Le conseil d'administration de l'Ondraf a avalisé les nouvelles estimations concernant le coût d'enfouissement des déchets les plus radioactifs. On passe de 3,2 milliards à une fourchette de 8 à 10,7 milliards. Explications.

Le conseil d'administration de l'Ondraf devait trancher sur les nouvelles hypothèses concernant l'enfouissement des déchets les plus radioactifs, les déchets nucléaires B et C. Il se trouvait face à plusieurs hypothèses. Il a finalement coupé la poire en deux.

Pour le calcul des tarifs, à savoir les montants que les producteurs de déchets doivent payer lors de la prise en charge de ces déchets par l'Ondraf, il prend le montant le plus favorable, à savoir 8 milliards d'euros. Mais pour le calcul des provisions nucléaires, il recommande à la CPN, la commission des provisions nucléaires, de se baser sur le haut de la fourchette, à savoir 10,7 milliards d'euros.

"Le scénario de référence, qui prend en compte un stockage à 400 mètres au lieu de 200 mètres dans les évaluations précédentes, est de 10,7 milliards."
Evelyn Hooft
Porte-parole de l'Ondraf

"Le scénario de référence, qui prend en compte un stockage à 400 mètres au lieu de 200 mètres dans les évaluations précédentes, est de 10,7 milliards", explique Evelyn Hooft, porte-parole de l'Ondraf. "Mais un certain nombre d'optimisations devraient pouvoir être faites, par exemple en étudiant mieux la longueur ou le diamètre des galeries, les techniques d'excavation ou le modèle d'exploitation du site d'enfouissement lui-même. Ces optimisations doivent toutefois être confirmées par des études, qui prendront deux ans. Nous reviendrons donc avec un nouveau calcul fin 2020."

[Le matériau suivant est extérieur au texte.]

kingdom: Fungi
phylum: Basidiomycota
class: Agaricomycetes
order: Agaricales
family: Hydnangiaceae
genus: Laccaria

Comme L'Echo le révélait ce matin, un effet de calendrier va toutefois limiter l'impact de cette explosion des coûts sur la facture d'Electrabel et des autres exploitants nucléaires. En effet, l'Ondraf a aussi reculé le calendrier prévu pour l'enfouissement des déchets: cela se fera 20 à 30 ans plus tard. Durant toutes ces années supplémentaires, les provisions sont censées produire des intérêts, ce qui va diminuer fortement les montants à réinjecter dans le pot des provisions nucléaires.